| Задания |
(A) Какого цвета была полоска сумерек на южном горизонте в отрывке о высадке на берег?
(B) Обновите в отрывке о высадке на берег участок от слов «Охота за головами» до слов «нам порыв ветра.» включительно, заменив «фонарей» на «факелов».

═════ Отрывок из книги ═════

Охота за головами на Соломоновых островах - Майтингер Кэролайн. Страница 16
А когда мы подошли вплотную, то перед нами засверкала мокрая жестяная поверхность нашего сундука.
Была темная ночь, когда мы увидели прекрасные огни Руавату. Дождь прекратился, но остались тяжелые облака. Далеко на южном горизонте виднелась бледно-зеленая полоска сумерек, на фоне которой ярко вырисовывался багрово-черный силуэт нашего матроса с причудливой шапкой волос. Матрос приложил ко рту раковину и издал звук, от которого у нас волосы встали дыбом. Еще один сигнал раковиной, и мы увидели, как от дома до берега заплясали огни фонарей.
— Э-ге-ге-гей!.. — донес к нам порыв ветра.
Мы бросили якорь на почтительном отдалении, опасаясь подойти ближе из-за сильного прибоя. Теперь нам предстояло решить только одну задачу: как съехать на берег.
Мы должны были переправляться по одному. Моя очередь была первой. Маргарет и хозяин удерживали злополучный ялик за концы, привязанные к носу и корме, а матрос сидел в ялике на веслах. Я прыгнула из сомнительной безопасности в непроницаемую тьму и, по счастливой случайности, попала в ялик, ударившись грудью о крышку корзины с цыплятами. Ялик метнулся куда-то в бездонную черную пропасть, белая пена набежавшей волны обдала меня, ялик и гребущего изо всех сил матроса. С трудом я разглядела окружившие нас черные головы и руки, и, когда прибой с ревом набросился на нас, эти руки подхватили ялик и не дали волне утащить его обратно в море. С большой ловкостью они вытащили кресло-качалку, и я очутилась на ней как раз в тот момент, когда новая стена пены обрушилась на нас. Я никогда не смогу понять, как туземные рабочие ухитряются сохранять равновесие, перенося на себе тяжелых белых людей через линию прибоя и никогда их не роняя. Этого не бывает никогда ни нечаянно, ни нарочно.

═════ Предоставленные данные ═════

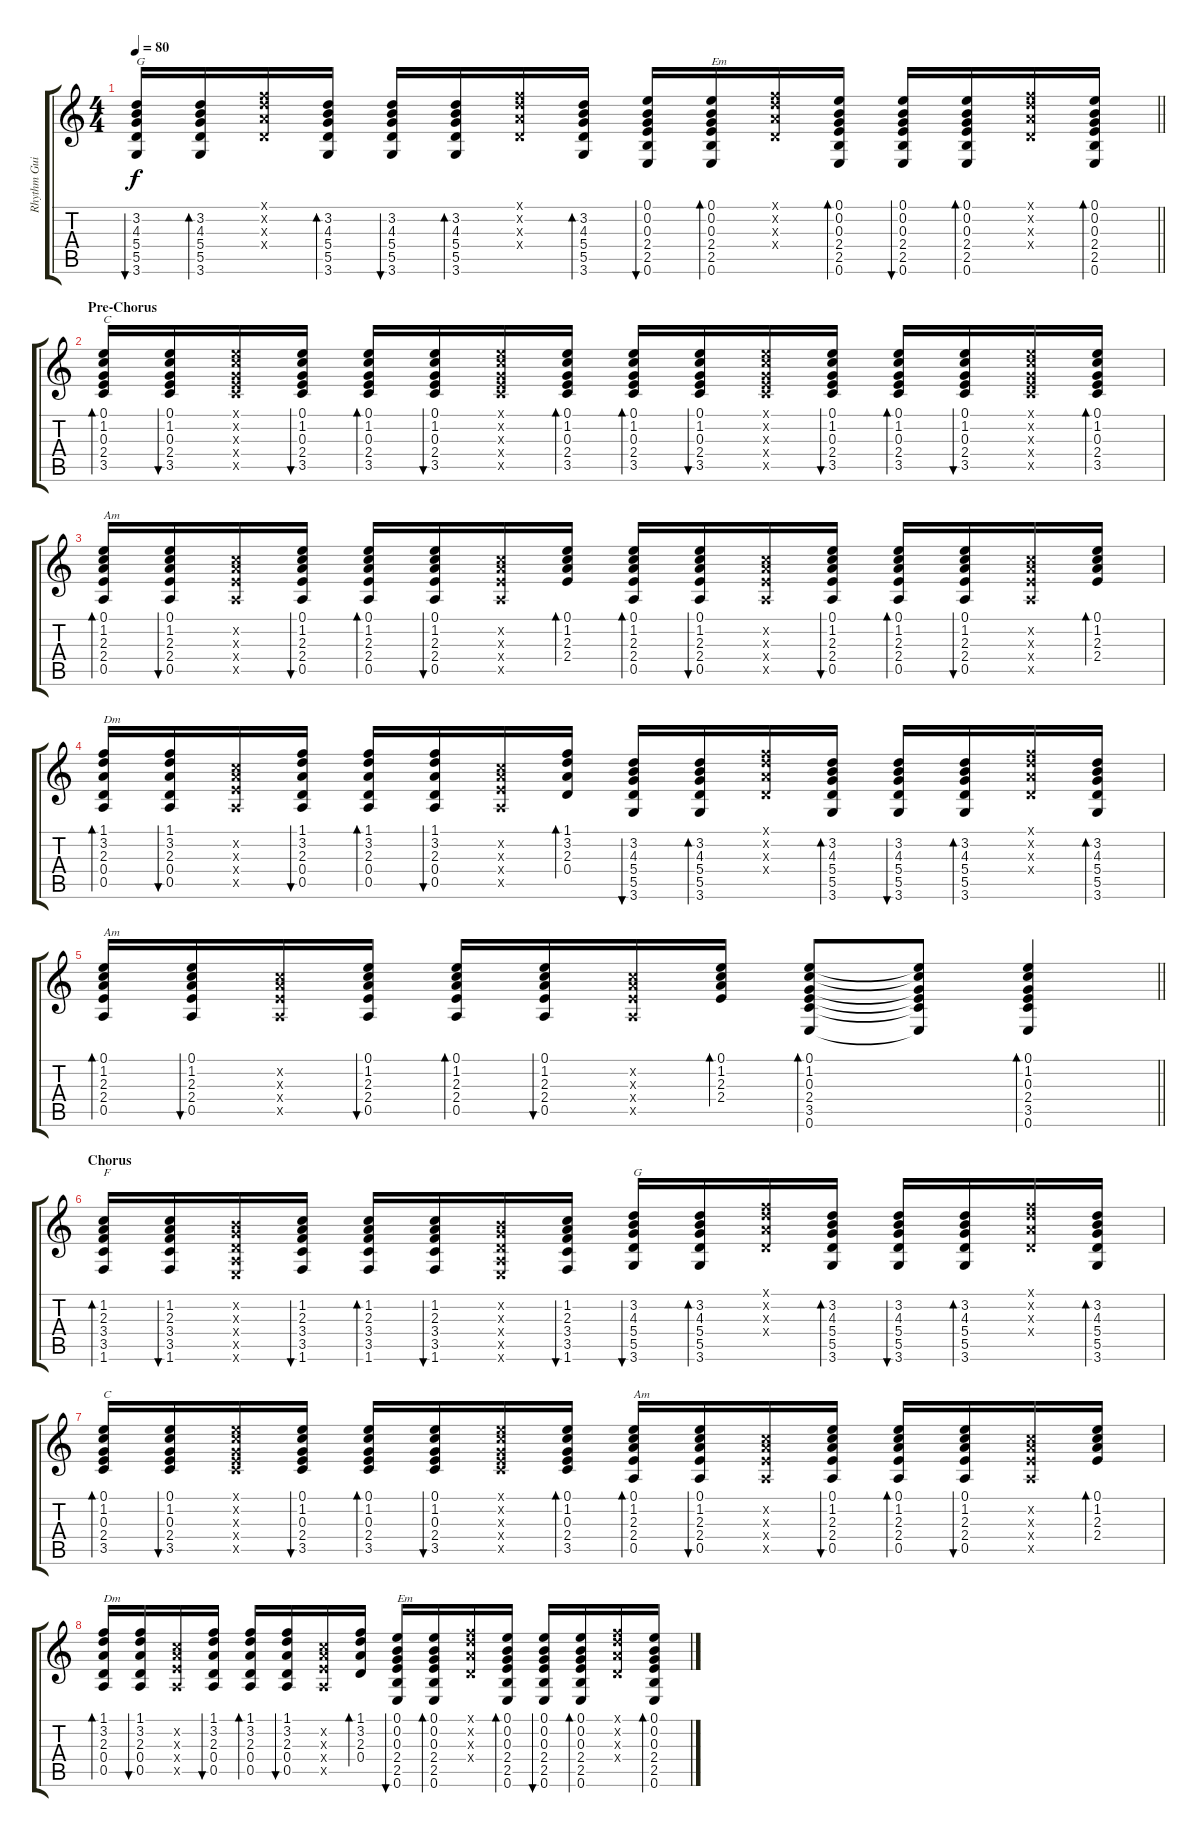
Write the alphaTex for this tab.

═════

| Ответы на задания |
(A) Бледно-зеленого.

(B)
Охота за головами на Соломоновых островах - Майтингер Кэролайн. Страница 16
А когда мы подошли вплотную, то перед нами засверкала мокрая жестяная поверхность нашего сундука.
Была темная ночь, когда мы увидели прекрасные огни Руавату. Дождь прекратился, но остались тяжелые облака. Далеко на южном горизонте виднелась бледно-зеленая полоска сумерек, на фоне которой ярко вырисовывался багрово-черный силуэт нашего матроса с причудливой шапкой волос. Матрос приложил ко рту раковину и издал звук, от которого у нас волосы встали дыбом. Еще один сигнал раковиной, и мы увидели, как от дома до берега заплясали огни факелов.
— Э-ге-ге-гей!.. — донес к нам порыв ветра.